PROVIDED TEXT:
Fahrenheit 451 made a big impression on me right from the start and I want to share more than a regular book review. The book is intriguing, engaging, and complex. And I have a ton of thoughts on it.
This post is loosely inspired by Caitlyn’s Annotate With Me post. I really liked how she shared her annotation process, pieces of her annotations, and her thoughts on the book. Although I love annotating books—and even shared a guide to annotating for fun—I’ve never shared my annotations in this way.
For this book review post, I’m taking inspiration from her post by sharing my annotations and annotation process and discussing themes from the book beyond a regular review. So, get your favourite drink and settle down.
about Fahrenheit 451
Sixty years after its original publication, Ray Bradbury’s internationally acclaimed novel Fahrenheit 451 stands as a classic of world literature set in a bleak, dystopian future. Today its message has grown more relevant than ever before.
Guy Montag is a fireman. His job is to destroy the most illegal of commodities, the printed book, along with the houses in which they are hidden. Montag never questions the destruction and ruin his actions produce, returning each day to his bland life and wife, Mildred, who spends all day with her television “family.” But when he meets an eccentric young neighbor, Clarisse, who introduces him to a past where people didn’t live in fear and to a present where one sees the world through the ideas in books instead of the mindless chatter of television, Montag begins to question everything he has ever known.

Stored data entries
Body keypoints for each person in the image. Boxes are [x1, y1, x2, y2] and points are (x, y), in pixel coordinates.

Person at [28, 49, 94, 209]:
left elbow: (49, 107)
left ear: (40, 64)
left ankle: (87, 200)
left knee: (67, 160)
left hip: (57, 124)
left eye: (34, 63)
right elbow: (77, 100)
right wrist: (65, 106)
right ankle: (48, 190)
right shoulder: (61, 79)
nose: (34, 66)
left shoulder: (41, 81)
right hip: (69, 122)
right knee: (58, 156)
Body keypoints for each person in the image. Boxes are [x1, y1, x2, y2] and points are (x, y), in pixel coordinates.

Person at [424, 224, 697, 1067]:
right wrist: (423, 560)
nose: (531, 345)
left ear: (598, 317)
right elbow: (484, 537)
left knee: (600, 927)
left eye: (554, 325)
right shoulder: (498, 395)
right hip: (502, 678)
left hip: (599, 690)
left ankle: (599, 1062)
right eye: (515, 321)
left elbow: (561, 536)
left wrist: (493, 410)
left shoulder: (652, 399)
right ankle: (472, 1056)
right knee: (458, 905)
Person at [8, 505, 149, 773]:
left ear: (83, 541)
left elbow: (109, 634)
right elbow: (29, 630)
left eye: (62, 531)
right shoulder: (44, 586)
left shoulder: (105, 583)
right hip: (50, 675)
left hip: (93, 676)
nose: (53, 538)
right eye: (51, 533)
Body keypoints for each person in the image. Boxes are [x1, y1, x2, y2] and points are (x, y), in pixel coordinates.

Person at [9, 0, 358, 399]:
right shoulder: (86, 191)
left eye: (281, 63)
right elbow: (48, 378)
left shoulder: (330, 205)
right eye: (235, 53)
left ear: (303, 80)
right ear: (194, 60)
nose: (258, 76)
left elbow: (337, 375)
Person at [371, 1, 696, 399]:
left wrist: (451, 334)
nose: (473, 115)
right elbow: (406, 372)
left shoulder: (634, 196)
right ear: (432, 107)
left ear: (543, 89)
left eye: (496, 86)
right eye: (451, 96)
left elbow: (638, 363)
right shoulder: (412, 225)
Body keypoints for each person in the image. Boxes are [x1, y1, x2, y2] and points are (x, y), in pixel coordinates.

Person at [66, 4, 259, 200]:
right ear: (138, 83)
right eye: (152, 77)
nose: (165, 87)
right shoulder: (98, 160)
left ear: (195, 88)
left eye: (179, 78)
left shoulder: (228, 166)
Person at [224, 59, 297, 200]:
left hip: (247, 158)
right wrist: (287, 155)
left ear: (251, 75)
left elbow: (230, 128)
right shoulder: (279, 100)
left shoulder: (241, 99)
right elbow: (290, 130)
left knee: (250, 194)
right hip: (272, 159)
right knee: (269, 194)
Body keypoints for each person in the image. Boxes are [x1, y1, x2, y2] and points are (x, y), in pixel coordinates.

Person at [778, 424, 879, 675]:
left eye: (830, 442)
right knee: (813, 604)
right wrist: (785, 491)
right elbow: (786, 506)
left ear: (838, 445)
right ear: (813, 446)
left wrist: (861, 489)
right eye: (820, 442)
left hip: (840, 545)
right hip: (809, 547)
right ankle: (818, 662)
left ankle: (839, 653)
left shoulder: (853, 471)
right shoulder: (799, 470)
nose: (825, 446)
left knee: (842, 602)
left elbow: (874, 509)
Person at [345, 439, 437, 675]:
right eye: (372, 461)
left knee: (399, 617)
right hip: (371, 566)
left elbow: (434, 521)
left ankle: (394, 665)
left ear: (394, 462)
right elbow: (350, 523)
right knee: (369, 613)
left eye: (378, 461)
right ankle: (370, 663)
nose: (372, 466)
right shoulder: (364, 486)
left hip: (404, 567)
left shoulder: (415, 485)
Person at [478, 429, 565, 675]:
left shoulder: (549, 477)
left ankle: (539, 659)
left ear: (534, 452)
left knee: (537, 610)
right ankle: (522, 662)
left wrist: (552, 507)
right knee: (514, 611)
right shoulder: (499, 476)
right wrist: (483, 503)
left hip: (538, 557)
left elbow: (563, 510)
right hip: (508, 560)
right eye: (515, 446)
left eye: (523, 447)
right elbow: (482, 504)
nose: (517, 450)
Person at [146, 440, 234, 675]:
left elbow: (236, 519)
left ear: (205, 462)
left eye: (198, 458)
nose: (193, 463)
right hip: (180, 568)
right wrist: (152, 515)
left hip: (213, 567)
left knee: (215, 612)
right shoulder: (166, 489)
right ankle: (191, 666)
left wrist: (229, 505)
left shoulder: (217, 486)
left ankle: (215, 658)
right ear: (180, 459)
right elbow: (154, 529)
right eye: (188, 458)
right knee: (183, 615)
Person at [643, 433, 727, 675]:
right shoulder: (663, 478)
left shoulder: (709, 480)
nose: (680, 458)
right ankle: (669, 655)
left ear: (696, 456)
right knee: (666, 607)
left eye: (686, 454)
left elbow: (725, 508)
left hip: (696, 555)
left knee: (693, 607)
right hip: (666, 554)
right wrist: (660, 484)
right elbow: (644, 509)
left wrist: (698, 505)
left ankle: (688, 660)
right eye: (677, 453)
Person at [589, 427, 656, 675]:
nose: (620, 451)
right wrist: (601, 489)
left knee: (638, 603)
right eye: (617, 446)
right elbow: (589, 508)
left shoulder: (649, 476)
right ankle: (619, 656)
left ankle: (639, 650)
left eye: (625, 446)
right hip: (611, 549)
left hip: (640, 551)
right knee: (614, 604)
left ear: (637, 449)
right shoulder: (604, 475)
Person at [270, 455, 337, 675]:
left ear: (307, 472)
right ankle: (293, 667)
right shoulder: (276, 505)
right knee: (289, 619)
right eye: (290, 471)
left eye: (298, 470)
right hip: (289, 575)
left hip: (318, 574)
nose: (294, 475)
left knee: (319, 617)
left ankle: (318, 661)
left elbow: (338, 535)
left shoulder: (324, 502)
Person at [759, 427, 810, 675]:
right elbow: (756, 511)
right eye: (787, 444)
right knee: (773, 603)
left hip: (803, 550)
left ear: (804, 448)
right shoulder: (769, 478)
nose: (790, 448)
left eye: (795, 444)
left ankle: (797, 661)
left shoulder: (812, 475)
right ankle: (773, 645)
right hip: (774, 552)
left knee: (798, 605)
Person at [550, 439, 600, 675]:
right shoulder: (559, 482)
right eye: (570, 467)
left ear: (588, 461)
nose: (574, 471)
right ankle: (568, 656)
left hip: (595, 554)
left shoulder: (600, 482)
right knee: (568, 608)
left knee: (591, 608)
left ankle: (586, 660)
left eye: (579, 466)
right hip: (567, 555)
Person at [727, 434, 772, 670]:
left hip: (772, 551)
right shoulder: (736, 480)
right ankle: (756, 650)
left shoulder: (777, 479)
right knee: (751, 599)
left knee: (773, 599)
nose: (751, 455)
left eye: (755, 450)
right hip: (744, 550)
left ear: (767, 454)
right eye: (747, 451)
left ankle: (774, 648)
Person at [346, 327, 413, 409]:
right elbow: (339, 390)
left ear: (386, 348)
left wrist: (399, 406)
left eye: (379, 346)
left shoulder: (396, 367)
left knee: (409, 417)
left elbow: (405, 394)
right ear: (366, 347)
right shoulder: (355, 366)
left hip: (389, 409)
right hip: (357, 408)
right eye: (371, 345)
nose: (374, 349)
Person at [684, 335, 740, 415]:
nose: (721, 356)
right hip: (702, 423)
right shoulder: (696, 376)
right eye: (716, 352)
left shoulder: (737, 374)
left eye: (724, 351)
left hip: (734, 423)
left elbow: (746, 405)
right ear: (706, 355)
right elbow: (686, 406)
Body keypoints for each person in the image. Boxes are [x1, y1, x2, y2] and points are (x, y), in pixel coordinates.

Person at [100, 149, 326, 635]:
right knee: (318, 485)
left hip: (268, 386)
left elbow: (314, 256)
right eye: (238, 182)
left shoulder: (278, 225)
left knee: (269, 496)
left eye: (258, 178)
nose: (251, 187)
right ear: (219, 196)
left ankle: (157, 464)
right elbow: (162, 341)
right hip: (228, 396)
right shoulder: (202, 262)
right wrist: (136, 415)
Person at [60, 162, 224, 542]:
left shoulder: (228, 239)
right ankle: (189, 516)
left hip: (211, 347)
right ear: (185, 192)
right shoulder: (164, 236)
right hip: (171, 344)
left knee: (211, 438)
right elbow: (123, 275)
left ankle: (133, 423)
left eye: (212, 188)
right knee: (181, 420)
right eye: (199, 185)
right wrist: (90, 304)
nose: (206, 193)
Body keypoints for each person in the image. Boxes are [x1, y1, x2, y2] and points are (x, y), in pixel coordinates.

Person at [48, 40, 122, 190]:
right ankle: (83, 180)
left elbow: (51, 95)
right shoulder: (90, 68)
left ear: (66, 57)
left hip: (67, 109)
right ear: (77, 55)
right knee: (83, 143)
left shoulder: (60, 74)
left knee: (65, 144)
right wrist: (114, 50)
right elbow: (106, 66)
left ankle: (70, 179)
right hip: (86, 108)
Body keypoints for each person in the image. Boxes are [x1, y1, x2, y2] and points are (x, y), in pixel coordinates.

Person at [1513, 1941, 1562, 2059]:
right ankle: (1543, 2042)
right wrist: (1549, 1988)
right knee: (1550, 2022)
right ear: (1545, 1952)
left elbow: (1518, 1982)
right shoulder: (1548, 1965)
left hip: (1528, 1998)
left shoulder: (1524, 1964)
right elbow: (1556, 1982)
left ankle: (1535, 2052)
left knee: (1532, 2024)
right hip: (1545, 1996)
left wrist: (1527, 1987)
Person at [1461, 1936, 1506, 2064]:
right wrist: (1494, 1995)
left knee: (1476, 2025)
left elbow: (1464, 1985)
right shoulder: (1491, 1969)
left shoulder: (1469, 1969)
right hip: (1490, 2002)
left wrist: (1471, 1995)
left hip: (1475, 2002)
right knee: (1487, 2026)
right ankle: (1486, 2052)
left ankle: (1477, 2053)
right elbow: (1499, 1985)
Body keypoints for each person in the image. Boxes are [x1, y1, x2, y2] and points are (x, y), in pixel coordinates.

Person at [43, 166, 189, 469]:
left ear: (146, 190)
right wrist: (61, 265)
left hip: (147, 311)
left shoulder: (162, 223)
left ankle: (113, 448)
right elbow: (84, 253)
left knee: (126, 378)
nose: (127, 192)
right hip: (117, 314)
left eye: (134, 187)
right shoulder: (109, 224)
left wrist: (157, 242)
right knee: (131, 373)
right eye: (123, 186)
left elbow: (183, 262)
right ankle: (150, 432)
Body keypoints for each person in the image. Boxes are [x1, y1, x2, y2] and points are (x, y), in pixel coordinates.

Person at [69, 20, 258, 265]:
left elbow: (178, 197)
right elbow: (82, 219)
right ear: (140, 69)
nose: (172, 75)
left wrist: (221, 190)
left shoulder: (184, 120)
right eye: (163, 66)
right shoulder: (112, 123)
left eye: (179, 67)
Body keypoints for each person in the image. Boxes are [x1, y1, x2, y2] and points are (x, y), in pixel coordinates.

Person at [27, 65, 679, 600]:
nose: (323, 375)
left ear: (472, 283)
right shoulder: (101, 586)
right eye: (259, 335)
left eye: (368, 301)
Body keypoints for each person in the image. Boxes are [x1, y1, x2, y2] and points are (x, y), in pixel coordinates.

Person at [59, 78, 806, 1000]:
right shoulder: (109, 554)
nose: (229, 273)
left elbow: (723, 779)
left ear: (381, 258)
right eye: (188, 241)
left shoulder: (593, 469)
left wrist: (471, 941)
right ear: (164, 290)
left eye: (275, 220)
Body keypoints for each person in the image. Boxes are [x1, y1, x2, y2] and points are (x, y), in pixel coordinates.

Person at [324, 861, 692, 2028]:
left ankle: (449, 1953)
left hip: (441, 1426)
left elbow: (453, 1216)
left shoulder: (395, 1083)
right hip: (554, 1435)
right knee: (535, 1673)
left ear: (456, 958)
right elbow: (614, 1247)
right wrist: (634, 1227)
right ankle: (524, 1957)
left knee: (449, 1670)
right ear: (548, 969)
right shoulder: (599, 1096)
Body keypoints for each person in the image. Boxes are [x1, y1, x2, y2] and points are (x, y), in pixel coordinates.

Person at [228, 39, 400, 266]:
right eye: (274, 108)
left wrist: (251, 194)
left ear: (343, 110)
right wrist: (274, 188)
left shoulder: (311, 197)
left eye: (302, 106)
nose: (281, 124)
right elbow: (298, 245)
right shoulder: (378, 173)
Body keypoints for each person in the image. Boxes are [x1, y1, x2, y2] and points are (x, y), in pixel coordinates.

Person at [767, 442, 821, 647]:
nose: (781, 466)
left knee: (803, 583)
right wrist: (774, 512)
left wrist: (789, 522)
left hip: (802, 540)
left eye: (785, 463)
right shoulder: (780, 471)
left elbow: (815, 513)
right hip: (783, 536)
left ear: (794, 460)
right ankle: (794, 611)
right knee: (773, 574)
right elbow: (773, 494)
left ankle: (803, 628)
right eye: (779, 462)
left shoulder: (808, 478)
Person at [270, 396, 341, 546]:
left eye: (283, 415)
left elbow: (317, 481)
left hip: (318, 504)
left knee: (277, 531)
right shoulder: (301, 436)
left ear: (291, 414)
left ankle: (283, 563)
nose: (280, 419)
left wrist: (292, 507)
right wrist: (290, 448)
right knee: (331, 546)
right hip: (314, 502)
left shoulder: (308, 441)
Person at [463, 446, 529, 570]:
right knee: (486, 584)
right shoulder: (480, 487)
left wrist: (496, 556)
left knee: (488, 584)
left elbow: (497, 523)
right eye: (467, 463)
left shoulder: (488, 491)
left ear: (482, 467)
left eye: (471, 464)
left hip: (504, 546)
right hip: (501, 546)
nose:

EXERCISE BRIEF:
State whether each of the following statements agrees with the Fahrenheit 451 post, answering yes or no and quoting the words of the post that decide it.
1. The post is loosely inspired by a post of Caitlyn's.
2. Montag's wife is named Clarisse.
3. The writer has shared annotations in this way before.

OUTPUT:
1. Yes: "This post is loosely inspired by Caitlyn’s Annotate With Me post."
2. No: "his bland life and wife, Mildred"
3. No: "I’ve never shared my annotations in this way."